Руку распорол в кровь и, глянув на нее, распоротую, окровавленную, вдруг утих.
Луша сейчас же стала ему завязывать тряпкой, а Грошев все целовал, целовал ее в голову, пока не подвели его к дивану. Ткнулся одетый, быстро уснул, мерзко-пьяно расхрапелся.
— Что это, Лушенька? — с тревогой спросила Арина Сергеевна дочь, указывая на Пал Палыча…
— А это, мама, на именинах он… случайно… Это ничего… Вы не обижайтесь; когда трезвый, — он хороший.
Всю ночь не спала — проплакала Арина Сергеевна, плакала и Луша. Но не разговаривали больше. Обе молчали.
В другой раз как-то зашла Арина Сергеевна, а он ночью снова пьяный.
— Сашка, Сашка! — кричит девчонку-прислугу, — что у тебя, подлая, лампадка не зажжена?
Девчушка, было, за лампадку, а он стук ей по затылку. Выхватил лампадку от иконы, да плесь ей в лицо остатками масла.
— Живо, дрянь поганая!
И когда девочка налила, зажгла:
— Сашка, молись! — скомандовал он.
Девочка робко зашевелила пальцами по лбу, по плечам, по животу.
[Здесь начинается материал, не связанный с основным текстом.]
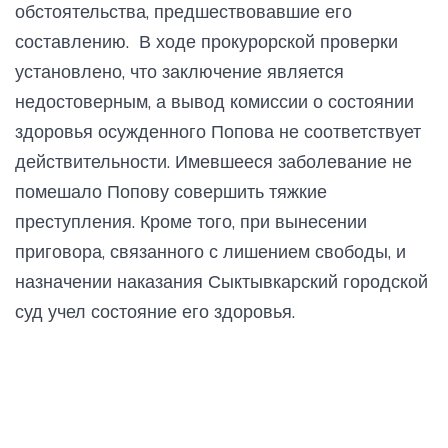
обстоятельства, предшествовавшие его
составлению. В ходе прокурорской проверки
установлено, что заключение является
недостоверным, а вывод комиссии о состоянии
здоровья осужденного Попова не соответствует
действительности. Имевшееся заболевание не
помешало Попову совершить тяжкие
преступления. Кроме того, при вынесении
приговора, связанного с лишением свободы, и
назначении наказания Сыктывкарский городской
суд учел состояние его здоровья.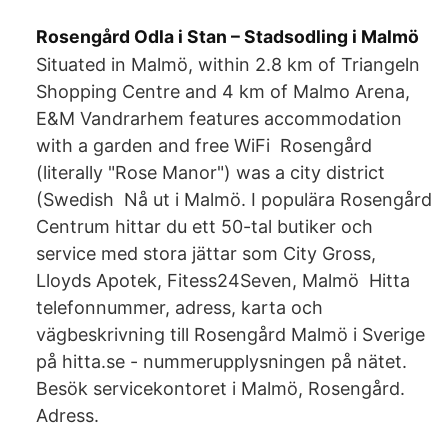
Rosengård Odla i Stan – Stadsodling i Malmö
Situated in Malmö, within 2.8 km of Triangeln
Shopping Centre and 4 km of Malmo Arena,
E&M Vandrarhem features accommodation
with a garden and free WiFi Rosengård
(literally "Rose Manor") was a city district
(Swedish Nå ut i Malmö. I populära Rosengård
Centrum hittar du ett 50-tal butiker och
service med stora jättar som City Gross,
Lloyds Apotek, Fitess24Seven, Malmö Hitta
telefonnummer, adress, karta och
vägbeskrivning till Rosengård Malmö i Sverige
på hitta.se - nummerupplysningen på nätet.
Besök servicekontoret i Malmö, Rosengård.
Adress.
— Да не так, со слезой, гадина!
Девчушка растерялась окончательно, и смешно, так жалостно, зашмыгала носом…
— На колени! — ревел Грошев.
Девчушка кувырнулась на колени.
— В поклоны! Да крепче лбом по полу стучи, сука!
— Оставь, Павлуша, оставь! — подошла, было, Луша и взяла его за руку…
— Прочь, Лушка, прочь!.. А ну сама молиться! С Сашкой…
— Павлуша, подумай…
— Молиться! сейчас же! — бросился он на нее с кулаками.